I'll try to make a long story short.... I was married to a man for 10 years who destroyed all trust that I had in men, or anybody really for that matter. He lied, cheated, made me feel worthless, it was an all around bad marriage. I finally had the courage to get out of the relationship.
Fast forward 3 years and I'm now married to a wonderful man who treats me great. The only problem is I can't find it in myself to trust him. I think I've fallen into that mentality that all men cheat, and can't be trusted. I know it's wrong of me to think that way, but I can't seem to stop. Everytime he's late getting home, I think he's up to something. We chat though out the day though email, and if I haven't heard from him in awhile, I think he must me chatting with someone else. When he goes out alone, I imagine him flirting with other women. I'm constantly trying to catch him in a lie, or prove that he's up to something. I know this is all my problem, but I don't know how to fix it. He knows that I have trust issues, but he doesn't know to what extent. We don't have insurance that would cover counseling, so that's not an option. Has anyone else delt with something like this, or have any idea's on how to deal with this? I'm afraid if I can't get it under control it will ruin my marriage.
The key is not to learn to trust men, its to learn to trust yourself again !
and also by doing this, it will help you rebuild your confidence and self worth, self esteem.
It's not men you need to learn to trust, but to trust yourself and your judgement. With that will come the ability to know who to trust and to throw fear based delusions out of your thoughts...

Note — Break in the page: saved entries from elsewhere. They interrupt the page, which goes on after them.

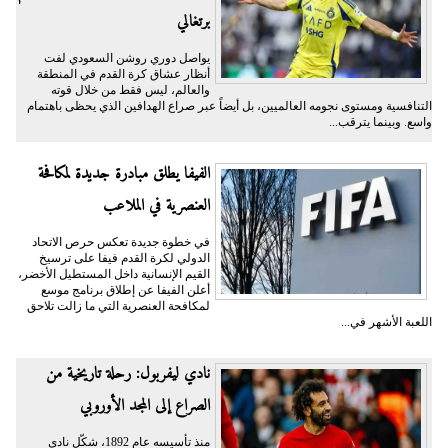
برتغالي
يواصل دوري روشن السعودي لفت
أنظار عشاق كرة القدم في المنطقة
والعالم، ليس فقط من خلال قوته
التنافسية ومستوى نجومه العالميين، بل أيضاً عبر صراع الهدافين الذي يحظى باهتمام
واسع. وبينما يترقب...
الفيفا يطلق مبادرة جديدة لمكافحة
العنصرية في الملاعب
في خطوة جديدة تعكس حرص الاتحاد
الدولي لكرة القدم فيفا على ترسيخ
القيم الإنسانية داخل المستطيل الأخضر،
أعلن الفيفا عن إطلاق برنامج موسع
لمكافحة العنصرية التي ما زالت تلاحق
اللعبة الأشهر في...
نادي ليفربول: رحلة تاريخية من
الصراع إلى المجد الأوروبي
منذ تأسيسه عام 1892، شكّل نادي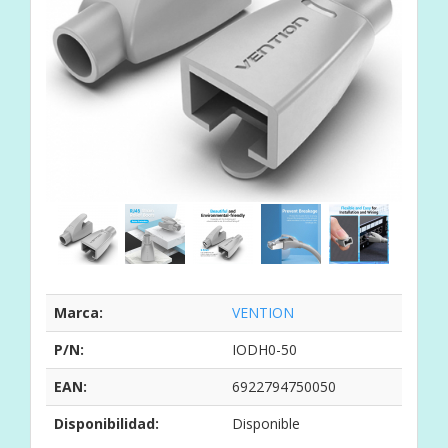
Marca:
VENTION
P/N:
IODH0-50
EAN:
6922794750050
Disponibilidad:
Disponible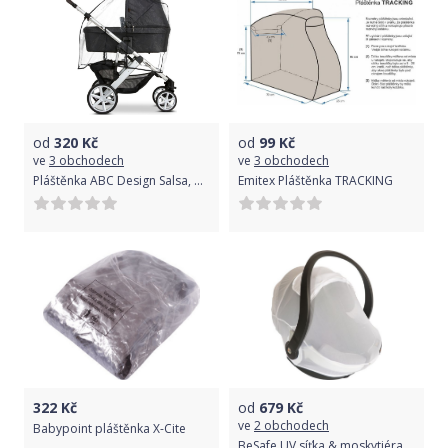
od
320
Kč
od
99
Kč
ve
3 obchodech
ve
3 obchodech
Pláštěnka ABC Design Salsa, Condor, Turbo, Terreno, Viper
Emitex Pláštěnka TRACKING
322
Kč
od
679
Kč
ve
2 obchodech
Babypoint pláštěnka X-Cite
BeSafe UV síťka & moskytiéra na autosedačky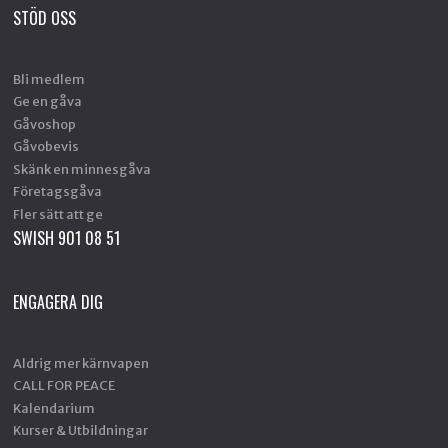
STÖD OSS
Bli medlem
Ge en gåva
Gåvoshop
Gåvobevis
Skänk en minnesgåva
Företagsgåva
Fler sätt att ge
SWISH 901 08 51
ENGAGERA DIG
Aldrig mer kärnvapen
CALL FOR PEACE
Kalendarium
Kurser & Utbildningar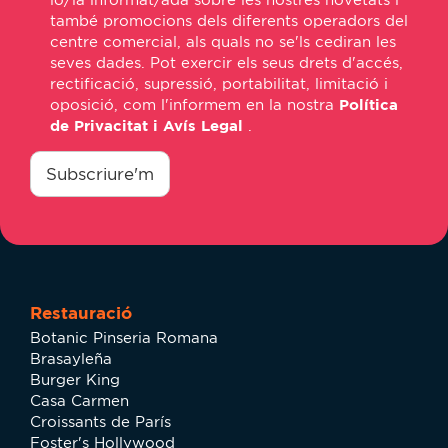
també promocions dels diferents operadors del
centre comercial, als quals no se'ls cediran les
seves dades. Pot exercir els seus drets d'accés,
rectificació, supressió, portabilitat, limitació i
oposició, com l'informem en la nostra
Política
de Privacitat i Avís Legal
.
consentimiento
*
Subscriure'm
Restauració
Botanic Pinseria Romana
Brasayleña
Burger King
Casa Carmen
Croissants de París
Foster's Hollywood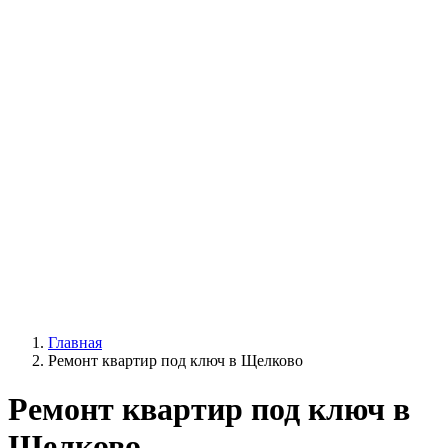
Главная
Ремонт квартир под ключ в Щелково
Ремонт квартир под ключ в
Щелково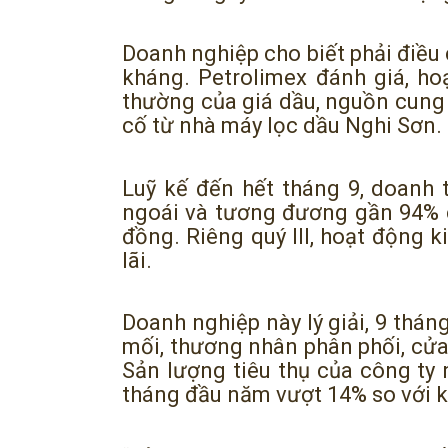
Doanh nghiệp cho biết phải điều
kháng. Petrolimex đánh giá, ho
thường của giá dầu, nguồn cung 
cố từ nhà máy lọc dầu Nghi Sơn.
Luỹ kế đến hết tháng 9, doanh 
ngoái và tương đương gần 94% chỉ
đồng. Riêng quý III, hoạt động 
lãi.
Doanh nghiệp này lý giải, 9 thán
mối, thương nhân phân phối, cửa
Sản lượng tiêu thụ của công ty 
tháng đầu năm vượt 14% so với k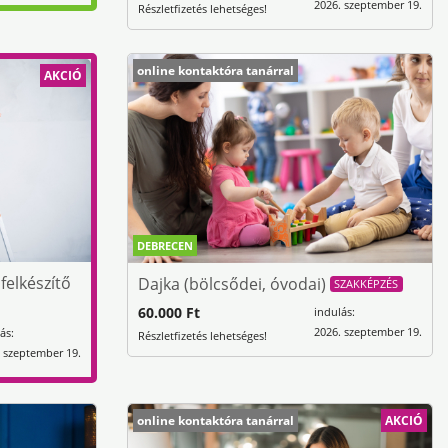
2026. szeptember 19.
Részletfizetés lehetséges!
online kontaktóra tanárral
AKCIÓ
DEBRECEN
felkészítő
Dajka (bölcsődei, óvodai)
SZAKKÉPZÉS
60.000 Ft
indulás:
2026. szeptember 19.
ás:
Részletfizetés lehetséges!
 szeptember 19.
online kontaktóra tanárral
AKCIÓ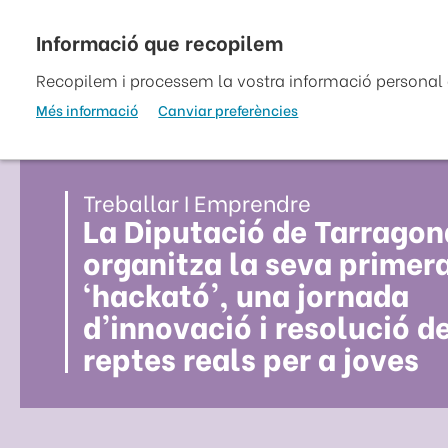
Vés
al
top
contingut
Recopilem i processem la vostra informació personal a
Més informació
Canviar preferències
Treballar I Emprendre
La Diputació de Tarragon
organitza la seva primer
‘hackató’, una jornada
d’innovació i resolució d
reptes reals per a joves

the acdeptance you cannot control others actions, only your reaction to them, and you will have gained the inner strength to do the right thing ( your reaction) should it happen again.
This is a maturity thing as we can never control what another person does, only our reaction to them...
and as adults we must learn not be be dependent on anothers persons love to be happy. It is up to each person to be whole.
Co-dependency and being controlled by others actions is not the way to go. In order to do this, you have to learn to stand on your own 2 feet and trust in your own judgement and have the personal resourses to follow through with what you must do in life.
We are only responsible for our own happiness in a relationship, not the partners.